La trama racconta della mitomane Clara e del nevrotico Diego, che frequentano un centro diurno di riabilitazione delle persone disturbate. Lo psichiatra che li ha in cura decide di metterli alla prova affidando loro il compito di gestire un ristorante per le persone del quartiere. Niente di complicatissimo, giusto una portata al giorno, però da cucinare evitando qualsiasi conflitto fra di loro e con il resto del gruppo. Inizialmente la sfida sembra insuperabile, poi "i due inizieranno presto a scoprire che l'unione può portare a risultati incredibili" (recita così la sinossi ufficiale).

'Marilyn ha gli occhi neri' è il terzo lungometraggio diretto da Simone Godano e scritto da Giulia Louise Steigerwalt, coppia artistica che in precedenza ci ha regalato i convincenti 'Moglie e marito' (2017) e 'Croce e delizia' (2019). Tutti e tre i film sono stati prodotti da Matteo Rovere, ormai uno dei nomi più importanti per il cinema contemporaneo italiano: sono suoi anche 'Il primo re', 'Mondocane', 'L'incredibile storia dell'isola delle rose' e la trilogia di 'Smetto quando voglio', solo per citare alcuni titoli.
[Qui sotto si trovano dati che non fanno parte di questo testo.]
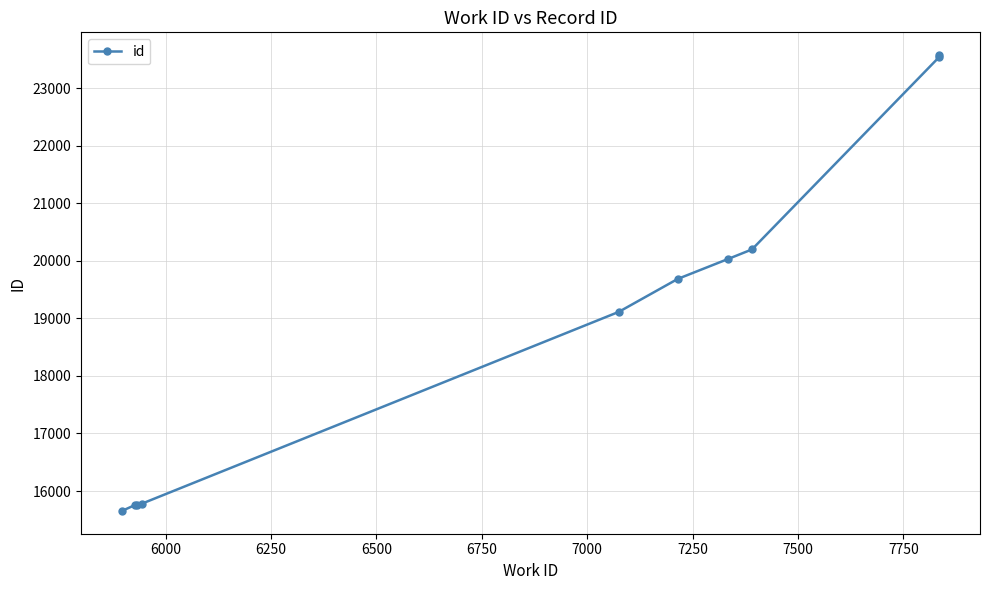

How many data points are above 19686?

4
Nel cast spiccano i protagonisti Stefano Accorsi ('Le fate ignoranti', 'Veloce come il vento') e Miriam Leone ('Metti la nonna in freezer', 'L'amore a domicilio'): accanto a loro, fra gli altri, Thomas Trabacchi, Mario Pirrello e Andrea Di Casa.

Per meglio inquadrare 'Marilyn ha gli occhi azzurri', vale la pena di riportare una dichiarazione di Simone Godano: "Lo spunto di questa storia viene da un fatto realmente accaduto. Siamo a Londra, un ragazzo che ha perso il lavoro decide di prendersi gioco del mondo che lo ha rifiutato. Crea il The Shed at Dulwich, un locale che non esiste. In soli due mesi, grazie al suo talento nelle recensioni e al mistero che avvolge il locale, diventa il primo ristorante di Londra su Tripadvisor, scalando ben 14mila posizioni. Il primo. Ogni giorno centinaia di persone scrivono di avere frequentato il suo ristorante e aver vissuto un'esperienza unica e irripetibile. Recensioni con dettagli di prelibati piatti mangiati. Recensioni di concerti jazz. Peccato che nessun cliente abbia mai mangiato lì e nessun musicista ci abbia mai suonato. Questa storia è lo specchio di una società che vive di immagini, di fake news, di superficialità, di social e di seguito di massa. Questa storia ci è sembrata molto attuale. Su questo spunto abbiamo pensato di costruire il racconto di due anime alla deriva".



Il trailer

 

Le recensioni, cosa ne pensa la critica

In media la critica italiana è partita dall'osservazione che il rischio maggiore, per il film, era che scadesse nella ridicolizzazione delle problematiche psichiche oppure nel loro racconto retorico e paternalistico. Buona parte delle recensioni positive nasce dunque dal fatto che 'Marilyn ha gli occhi azzurri' ha evitato con successo queste due trappole e, complici Leone e Accorsi, ha messo in scena in maniera rispettosa l'umanità, lo spessore e la vitalità dei sui personaggi e delle loro storie.